Earlier in the month, VR-Zone learned Apple was looking to establish a research and development (R&D) center in Taiwan where talented engineers will be working on the next-generation of iPhone product development, reporting directly to Apple’s headquarters in California.
DigiTimes today expands on the story, reporting the company is now actively recruiting engineers to fill a bunch of various roles, including packaging, quality control, hardware and software.

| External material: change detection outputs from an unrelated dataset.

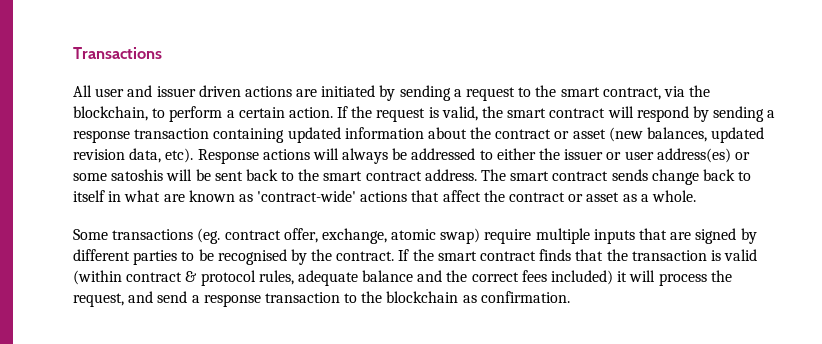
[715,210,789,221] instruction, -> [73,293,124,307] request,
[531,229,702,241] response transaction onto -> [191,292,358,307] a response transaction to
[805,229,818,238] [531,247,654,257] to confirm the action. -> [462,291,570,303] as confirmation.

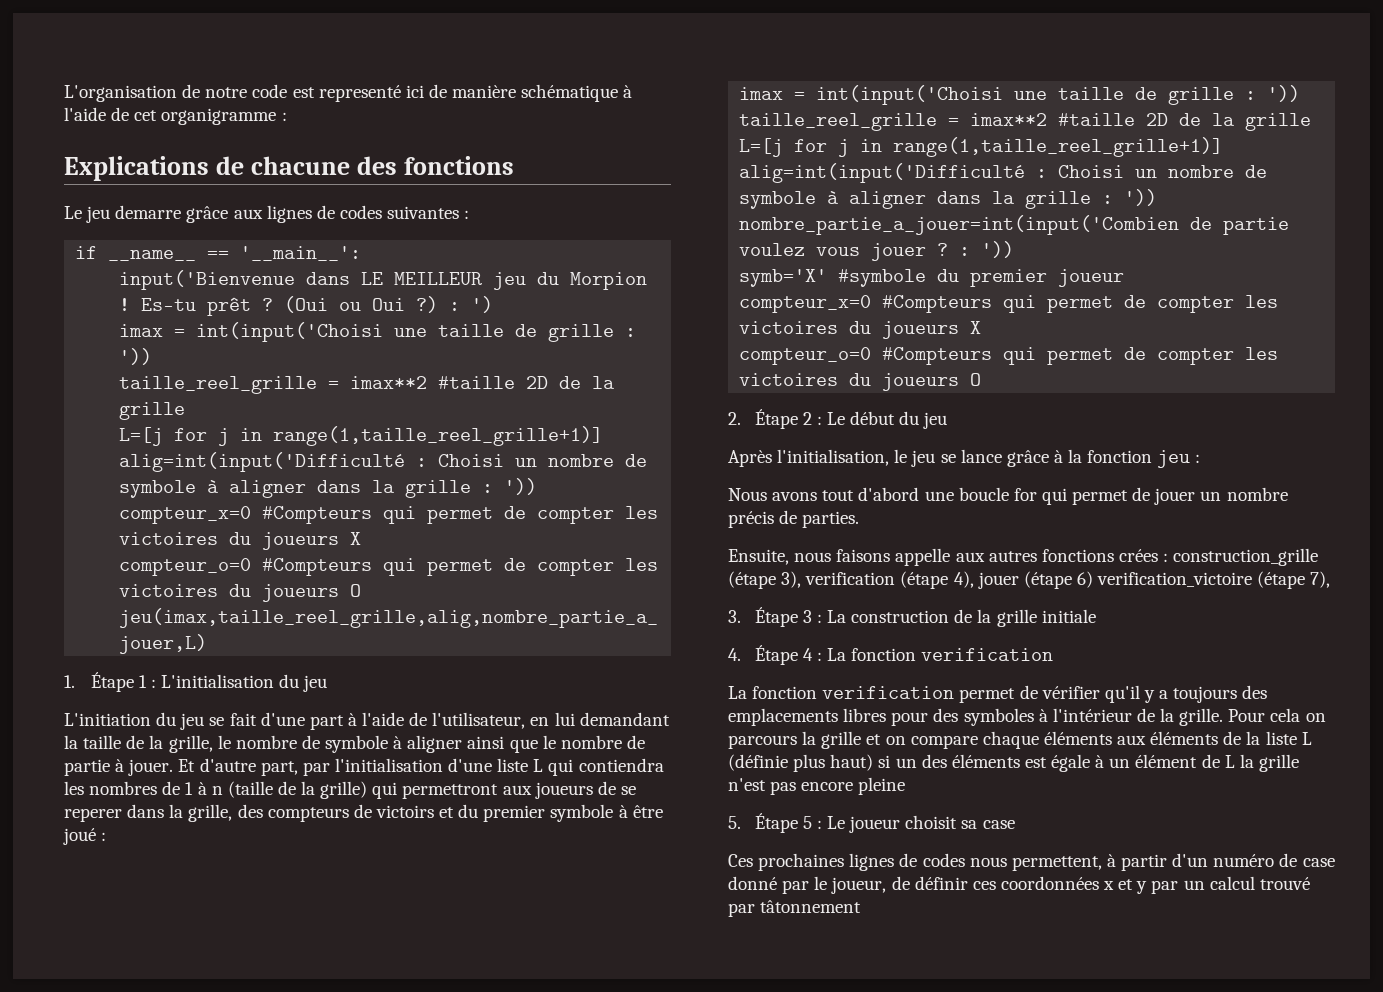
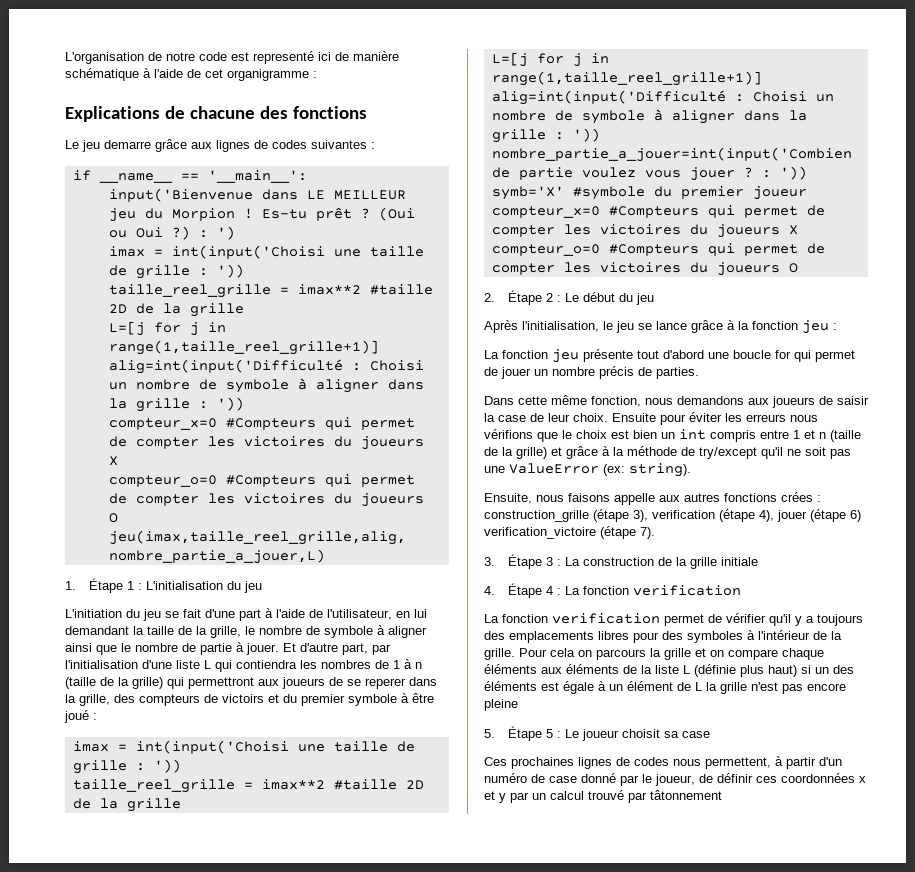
[728,488,818,501] Nous avons -> [484,349,633,363] La fonction jeu présente
(860, 519) none -> [484,395,869,408] [484,412,818,425] [484,429,861,442] [484,446,851,459] [484,463,691,477] // Dans cette même fonction, nous demandons aux joueurs de saisir la case de leur choix. Ensuite pour éviter les erreurs nous vérifions que le choix est bien un int compris entre 1 et n (taille de la grille) et grâce à la méthode de try/except qu'il ne soit pas une ValueError (ex: string).
[1310,571,1331,588] 7), -> [640,527,655,539] 7).

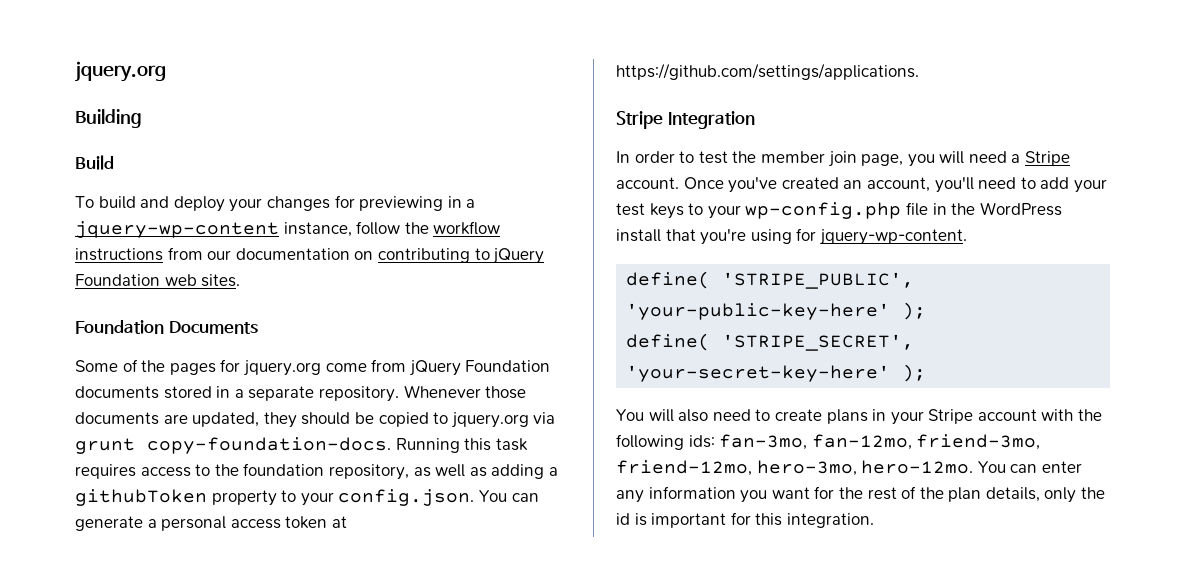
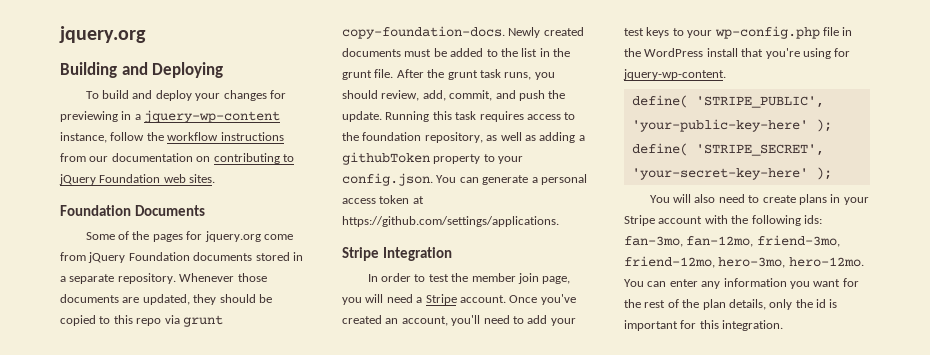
[75,155,114,170] // Build -> [121,62,224,78] and Deploying
[450,412,529,428] jquery.org -> [113,315,162,326] this repo
(391, 445) none -> [508,27,584,38] [342,48,570,57] [342,69,555,80] [342,90,566,101] [342,111,382,122] Newly created documents must be added to the list in the grunt file. After the grunt task runs, you should review, add, commit, and push the update.

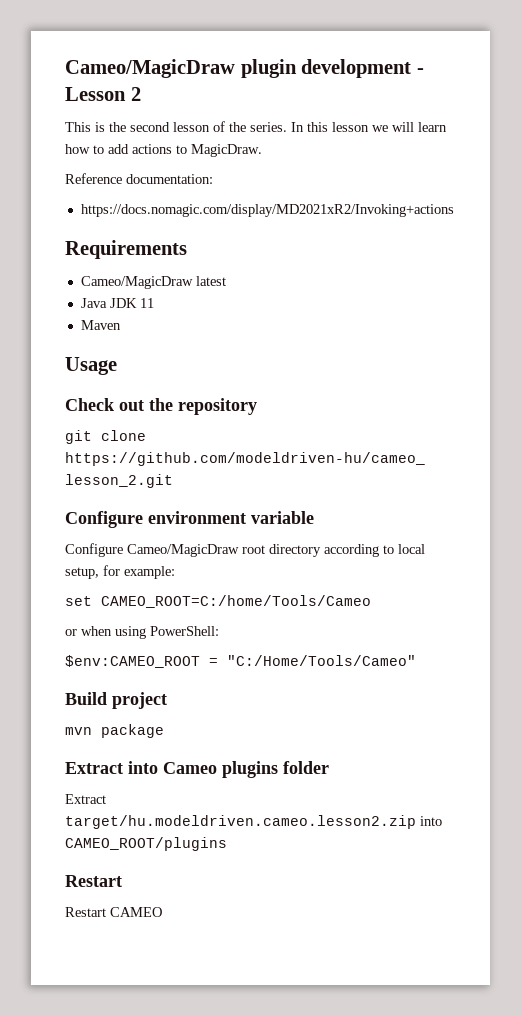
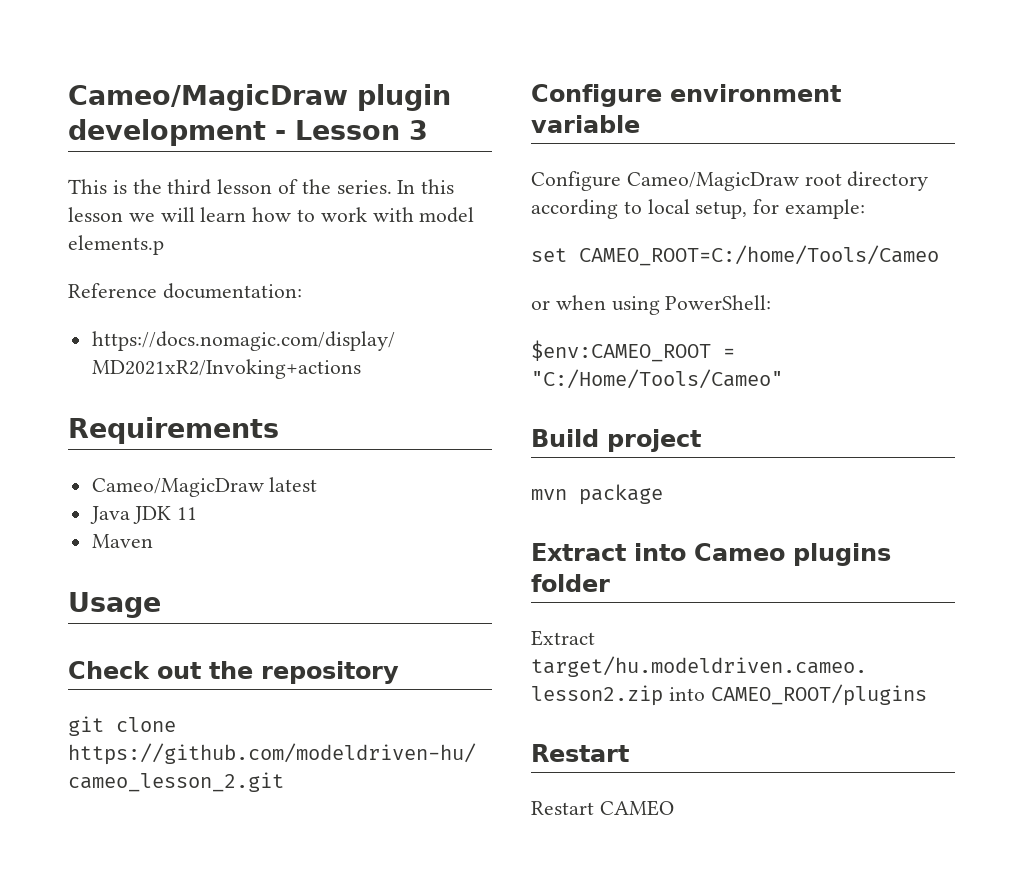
[130,87,141,101] 2 -> [409,120,428,140] 3
[130,122,170,132] second -> [167,179,212,195] third
[108,144,262,157] add actions to MagicDraw. -> [320,207,475,223] [68,235,164,255] work with model elements.p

Apple’s recruiting efforts are said to have already attracted the attention of many IT engineers in Taiwan…
According to the DigiTimes story, the positions Apple advertised on its website include senior packaging engineer, reliability engineering manager, senior software instrumentation engineer, senior AC-DC design engineer and sensing system hardware engineer.
The publication speculates the iPhone maker may even establish a maintenance center for after-sales services.
But why bother building a far-flung R&D center in Taiwan?
The publication reminds us Taiwan is well-known for low labor costs and is home to some really talented engineers. Let’s not forget that Apple happens to source the bulk of components for its products from the makers located in Taiwan.
Moreover, DigiTimes writes, Tim Cook & Co. are apparently considering forming partnerships with contract manufacturers Wistron and Compal Communications “to diversify risks and lower costs”.
For the time being, Apple remains dependent on Foxconn – the world’s top manufacturer and assembler of consumer electronics – and its rival Pegatron Technology for product assembly work.
Taiwan-based TSMC, the world’s largest independent semiconductor foundry, is also an important upcoming partner. According to The Wall Street Journal, Apple and TSMC have recently signed an agreement which will see the latter produce iOS device chips beginning in 2014.
DigiTimes in a separate report earlier this week claimed Apple has entrusted TSMC with building fingerprint sensors for the upcoming iPhone 5S refresh. The sensors are apparently being packaged at TSMC’s subsidiary Xintec.
However, low yield rates have reportedly prompted Apple to dispatch engineers to Xintec in order to deal with the issue. It’s unclear whether the manufacturing challenges have been dealt with in a timely manner.